The SPTO may also revoke a trademark (or trade name) where it has been registered for over five years and has not been put to genuine use, without a proper reason. The revocation may also be applied when a trademark has become either misleading or the common name for a product or service.

This constitutes a paradigm shift and we, therefore, preempt the questions that we will most frequently face.

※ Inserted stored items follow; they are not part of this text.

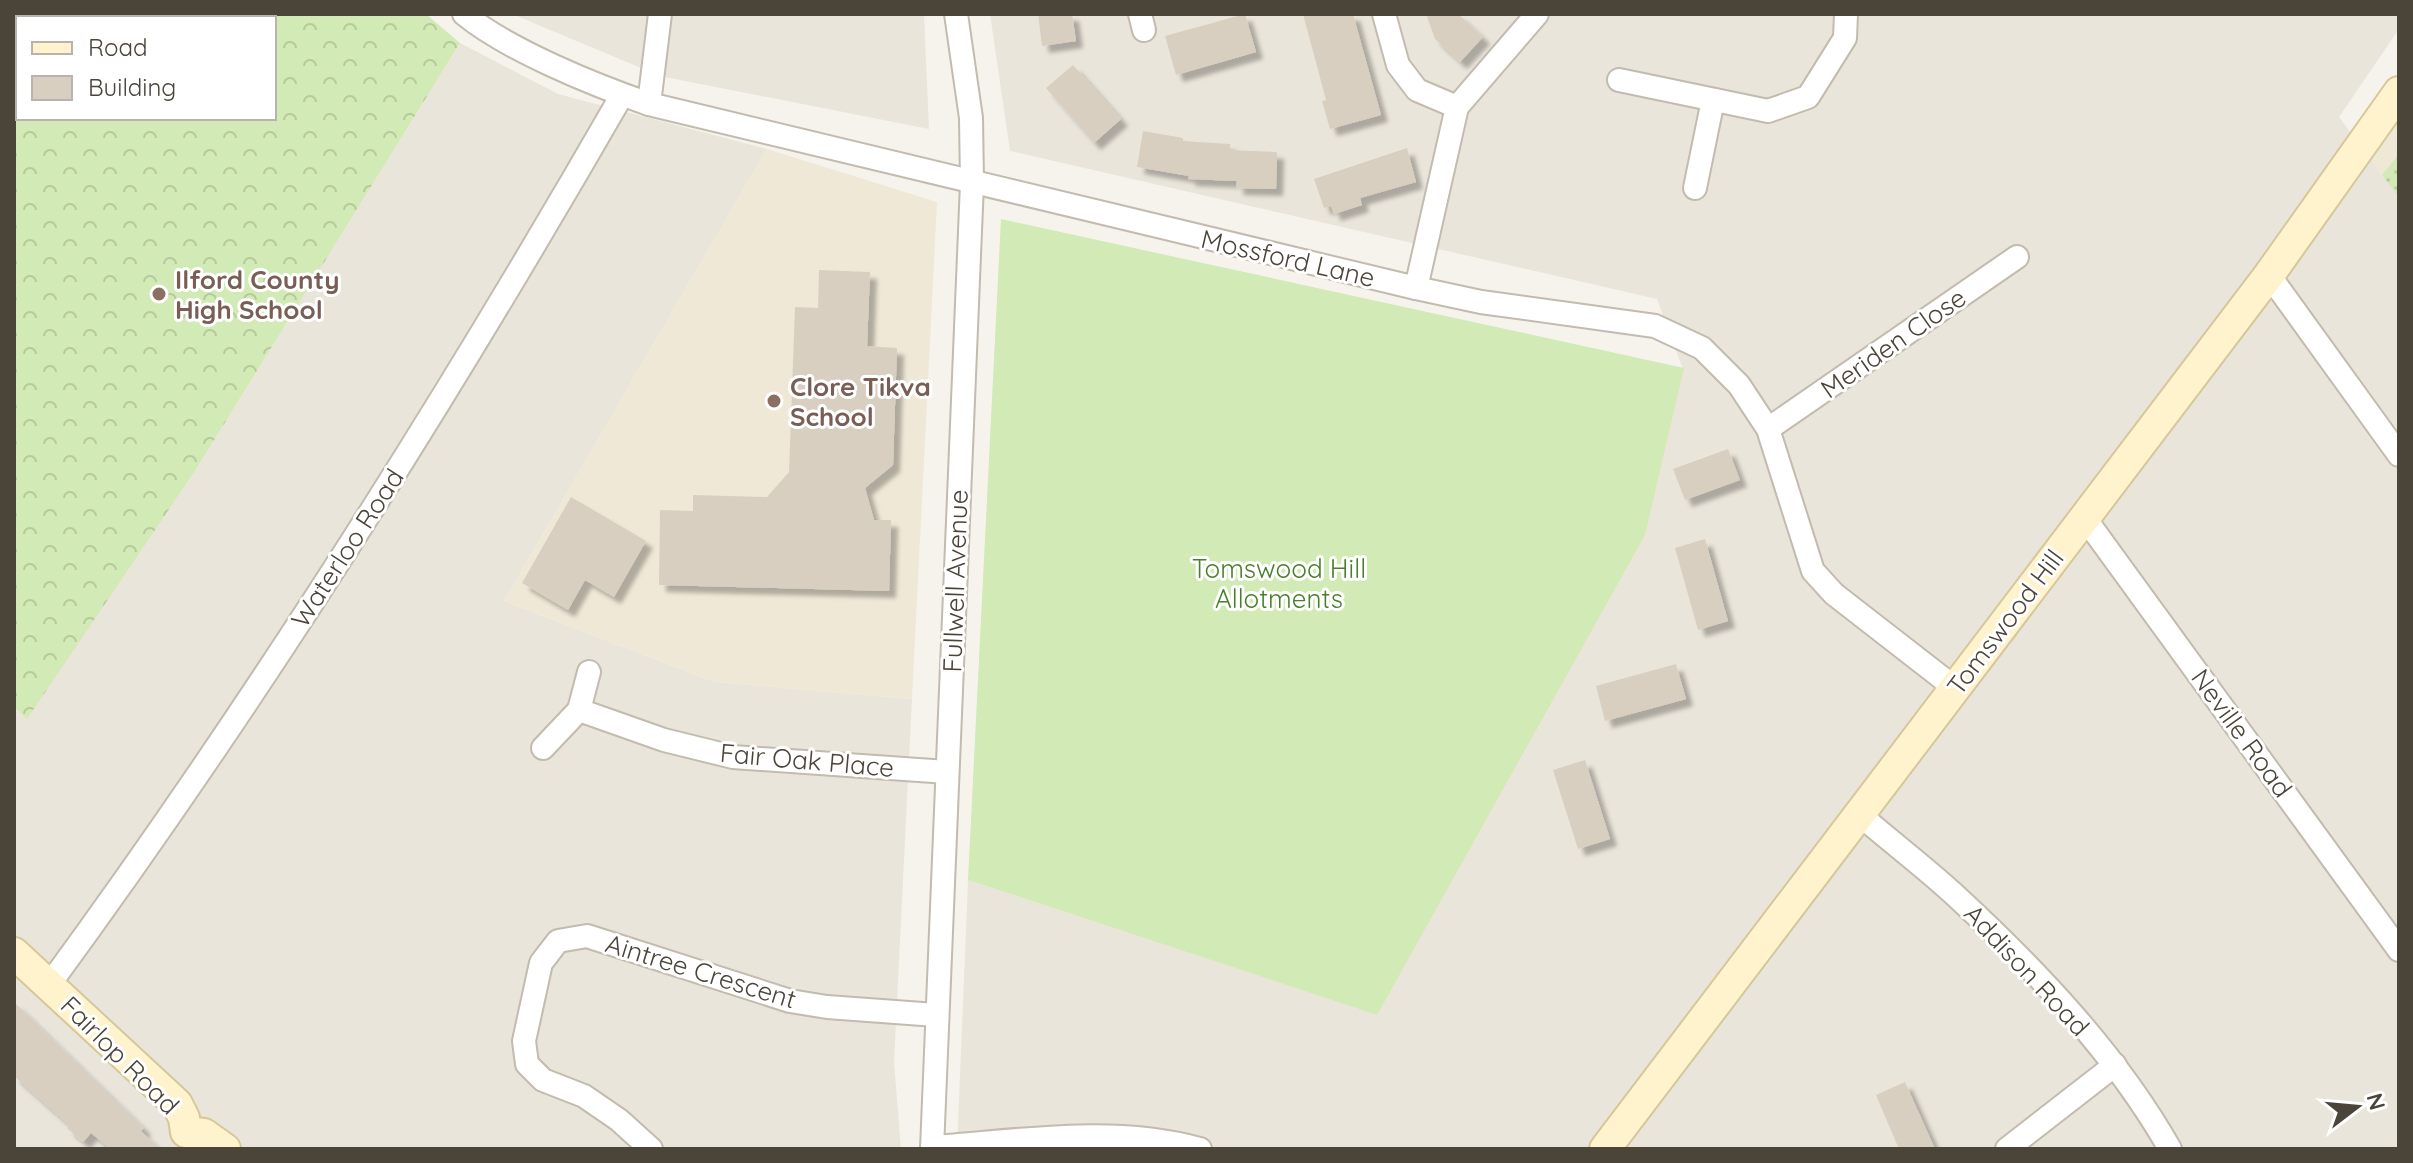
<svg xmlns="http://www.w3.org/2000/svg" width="2413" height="1163" font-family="Quicksand,sans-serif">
<defs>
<pattern id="grass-dots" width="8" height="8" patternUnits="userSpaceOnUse" patternTransform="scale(2)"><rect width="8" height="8" fill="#d2eab5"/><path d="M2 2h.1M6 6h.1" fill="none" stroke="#b6ca9c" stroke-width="1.8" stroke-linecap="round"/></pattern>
<pattern id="forest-crowns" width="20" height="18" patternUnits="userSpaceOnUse" patternTransform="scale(2)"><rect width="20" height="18" fill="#d2eab5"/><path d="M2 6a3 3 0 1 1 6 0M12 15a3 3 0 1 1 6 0" fill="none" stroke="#b6ca9c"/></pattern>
<filter id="shadow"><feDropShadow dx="7" dy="7" stdDeviation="2" flood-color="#0004"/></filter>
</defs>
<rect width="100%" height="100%" fill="#f6f3ec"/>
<!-- residential -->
<g fill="#eae5da">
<path d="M512,14h412l5,115 -269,-53z"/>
<path d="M990,14h1409v15l-60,88 60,81v951h-1442l11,-269 409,135 306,-646 -26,-70 -647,-148z"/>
<path d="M460,43l98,51 209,55 -263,452 210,81 198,17 -18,363 7,87h-887v-442l12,11 169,-247z"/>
</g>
<!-- education -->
<g fill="#efe8d6">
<path d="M2399,120v78l-29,-39z"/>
<path d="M767,149l170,53 -25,497 -198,-17 -210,-81z"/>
</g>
<!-- grass -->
<path fill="url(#grass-dots)" d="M2399,154v44l-17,-23z"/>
<!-- forest -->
<path fill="url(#forest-crowns)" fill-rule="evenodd" d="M14,14h412l34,29 -265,428 -168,248 -13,-12zM18,18h256v100h-256z"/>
<!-- garden -->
<path fill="#d2eab5" d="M1001,219l683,149 -39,167 -268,480 -409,-135z"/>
<!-- building -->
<g fill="#d8cfc1" filter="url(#shadow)">
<path d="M1038,14h34l4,27 -34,5z"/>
<path d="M1245,14l11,38 -80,23 -11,-39z"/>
<path d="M1303,14h50l28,101 -51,14 -8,-28 4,-1z"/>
<path d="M1426,14h32l25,23 -23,25 -25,-23z"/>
<path d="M1073,65l48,54 -27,24 -48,-55z"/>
<path d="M1143,131l40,7v3l47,3v6l47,2 -1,37 -40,-1 1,-7 -49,-2 1,-3 -52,-9z"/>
<path d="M1407,148l9,34 -56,16 2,7 -28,9 -3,-8 -7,2 -10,-29z"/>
<path d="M819,270l51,2 -3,74 30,2 -4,117 -28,23 9,32h17l-2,71 -230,-6 1,-75 33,1v-16l74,2 22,-25 6,-165 23,1z"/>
<path d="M1728,449l12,31 -55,20 -12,-31z"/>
<path d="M571,497l75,44 -32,56 -29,-17 -17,30 -46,-27z"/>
<path d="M1705,539l23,82 -30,9 -23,-82z"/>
<path d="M1676,664l10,35 -81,22 -9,-35z"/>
<path d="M1585,760l25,79 -32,10 -25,-79z"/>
<path d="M14,1002l130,126 -3,3 19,18h-49l-20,-16 -8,9 -16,-14 2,-3 -55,-49z"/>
<path d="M1905,1082l30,67h-36l-23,-54z"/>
</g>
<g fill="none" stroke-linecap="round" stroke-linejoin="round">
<!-- street casing -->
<g stroke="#c2bbae" stroke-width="26">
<g id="street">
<path d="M464,14c44,36 130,71 185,90l767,184 65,14 174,24 47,22 37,37 29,44 45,142 21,23 121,94"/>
<path d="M1140,14l4,16"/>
<path d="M1384,14l14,51 19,25 40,17"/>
<path d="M1619,80l149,31 40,-14 37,-59 1,-24"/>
<path d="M649,104l11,-90"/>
<path d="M1695,188l18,-88"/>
<path d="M2269,275l130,180"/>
<path d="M1416,288l41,-181 80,-93"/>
<path d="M1768,429l249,-172"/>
<path d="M2084,517l315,433"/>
<path d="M579,710l85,30 69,17 214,15"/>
<path d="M543,748l36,-38 10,-38"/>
<path d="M1859,814c32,28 67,54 98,83 80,74 159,157 213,252"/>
<path d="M49,985c209,-285 397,-584 573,-890"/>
<path d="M932,1147c89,-6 181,-22 268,2"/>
<path d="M651,1149l-32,-29 -35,-24 -41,-16 -16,-16 -3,-23 17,-78 17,-22 29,-5 203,65 37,6 109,8"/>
<path d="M932,1149l40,-966 -1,-65 -15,-104"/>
<path d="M2007,1149l108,-84"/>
</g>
</g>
<!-- secondary casing -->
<g stroke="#d6c79b" stroke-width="34">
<g id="secondary">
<path d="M14,953l163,151 7,14 2,14 18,2 21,15"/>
<path d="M1605,1149l664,-874 130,-183"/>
</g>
</g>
<!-- street -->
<use href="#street" stroke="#fff" stroke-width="22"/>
<!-- secondary -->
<use href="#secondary" stroke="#fff3cd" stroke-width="30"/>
</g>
<!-- markers -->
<g fill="#8d6e63" stroke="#fff" stroke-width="3">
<circle cx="159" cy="294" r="8"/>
<circle cx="774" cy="401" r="8"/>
</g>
<g text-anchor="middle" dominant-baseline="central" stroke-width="6" stroke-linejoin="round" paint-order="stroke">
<!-- street labels -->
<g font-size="26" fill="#4b4439" stroke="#fff">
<text transform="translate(1288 258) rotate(13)">Mossford Lane</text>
<text transform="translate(1893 343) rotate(-35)">Meriden Close</text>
<text transform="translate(347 548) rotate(-57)">Waterloo Road</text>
<text transform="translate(955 581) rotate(-88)">Fullwell Avenue</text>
<text transform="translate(2005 622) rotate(-53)">Tomswood Hill</text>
<text transform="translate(2242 733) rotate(54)">Neville Road</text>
<text transform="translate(807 760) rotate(5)">Fair Oak Place</text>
<text transform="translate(2027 970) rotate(47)">Addison Road</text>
<text transform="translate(701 971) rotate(17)">Aintree Crescent</text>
<text transform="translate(120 1055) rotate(45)">Fairlop Road</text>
</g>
<!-- education labels -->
<g font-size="26" font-weight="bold" fill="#785e54" stroke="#fff" text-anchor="start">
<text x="175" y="279">Ilford County<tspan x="175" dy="30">High School</tspan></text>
<text x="790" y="386">Clore Tikva<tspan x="790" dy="30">School</tspan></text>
</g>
<!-- park labels -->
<g font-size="26" fill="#4a7f2a" stroke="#fff">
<text x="1279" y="568">Tomswood Hill<tspan x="1279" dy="30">Allotments</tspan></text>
</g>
</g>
<!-- border -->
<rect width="2413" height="1163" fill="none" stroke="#4b4439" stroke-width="32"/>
<!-- legend -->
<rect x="16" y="16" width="260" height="104" fill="#ffffff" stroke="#b7b4b0" stroke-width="2"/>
<rect x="32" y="42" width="40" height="12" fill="#fff3cd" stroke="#b7b4b0" stroke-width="2"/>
<text x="88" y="56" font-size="24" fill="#4b4439">Road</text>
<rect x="32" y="76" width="40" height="24" fill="#d8cfc1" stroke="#b7b4b0" stroke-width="2"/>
<text x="88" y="96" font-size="24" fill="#4b4439">Building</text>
<!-- north arrow -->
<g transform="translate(2357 1107) rotate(74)" stroke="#ffffff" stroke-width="6" paint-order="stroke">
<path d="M0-6L14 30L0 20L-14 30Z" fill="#4b4439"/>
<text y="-12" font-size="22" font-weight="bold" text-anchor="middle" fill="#4b4439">N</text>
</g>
</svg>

  1. Will claims have to be signed by a lawyer? Claims filed at the SPTO will not have to be signed by a lawyer nor by an industrial property agent or court procedural representative.
  2. How much will it cost to file a claim? Payment of a mandatory fee of 200 euros, according to tariff one of the Schedule of the Trademarks Law, plus the fees for the preparation of the claim. It should be borne in mind that an order to pay costs is not envisaged and that damages may not be claimed in this new invalidity/revocation proceeding.
  3. If the respondent is a foreigner, does a translation of the claim have to be submitted? The respondent is notified of the claim via its agent, if it has one, or directly at that address provided when it applied for the trademark or trade name.
  4. Can a hearing be requested at the SPTO? No provision has been made for holding hearings at the trademark office. As a result, the evidence that is submitted with the claim and answer is eminently documentary. Hearings are only envisaged if an appeal is filed at the provincial appellate court.
  5. Do claims requesting a declaration of invalidity due to filing the application for the trademark in bad faith have to be made retroactive to the moment the application was filed? Yes because the SPTO will have to assess the applicant’s conduct at that particular moment in time and decide whether, applying the guidelines of the Court of Justice of the European Union (CJEU) in this regard, the trademark should be declared invalid or upheld. It is therefore the same body that granted the trademark that has the authority to declare it invalid later on.
  6. Can the party that is applying for a declaration of invalidity of a trademark because it comes into conflict with its prior rights be requested to prove that it has used the prior mark on which the request for invalidity is based in the five years prior to making the claim? Yes, and also if it was using the trademark in the five years before the owner of the contested mark filed its application. This can involve the assessment having to go back many years, so organizing the proof of use is paramount. It should be taken into account that if evidence of the use of the claimant’s prior mark cannot be provided, the claim will be dismissed.
  7. Can the SPTO’s decisions be appealed? First, as has been the case until now, at the trademark office itself by means of an administrative appeal. However, in the event that the decision in the administrative appeal is also appealed, as from January 14, it is the specialized panels of the provincial appellate courts of Madrid, Barcelona, Valencia, Granada, La Coruña, Bilbao and Las Palmas de Gran Canaria that will hear the appeals. The features of this new appeal are set out in the Civil Procedure Law (article 447 bis) and are applied to all decisions of the SPTO that exhaust remedies available via the administrative channel.
  1. Have provisions been made for a database containing the decisions issued by the SPTO? It appears that we will not have a database to consult the decisions issued, nor therefore the criteria of the SPTO in declaring the invalidity or revocation of a trademark, although the criteria of the CJEU will have to be followed.
  2. Has this simplified the declaration of invalidity/revocation process? Yes, because it avoids having to follow the procedure of an ordinary lawsuit, which is how invalidity/revocation claims had been processed until now. As a result, the preliminary hearing and trial procedures that we had until now have disappeared. For this purpose, the SPTO has published a Handbook on administrative invalidity and revocation as a road map.
  3. How long are these invalidity and revocation proceedings expected to last? 20 months according to the Trademark Law (Additional Provision Five), although this will be extended to 24 months in the case of declarations of invalidity.

In short, we expect that the simplification and reduction in costs of the procedure will cause an increase in applications for a declaration of invalidity and revocation. However, care should always be taken when deciding whether to file such claims and always within a defined global strategy, in order to avoid the claim triggering an infringement action and/or counterattacks in other countries.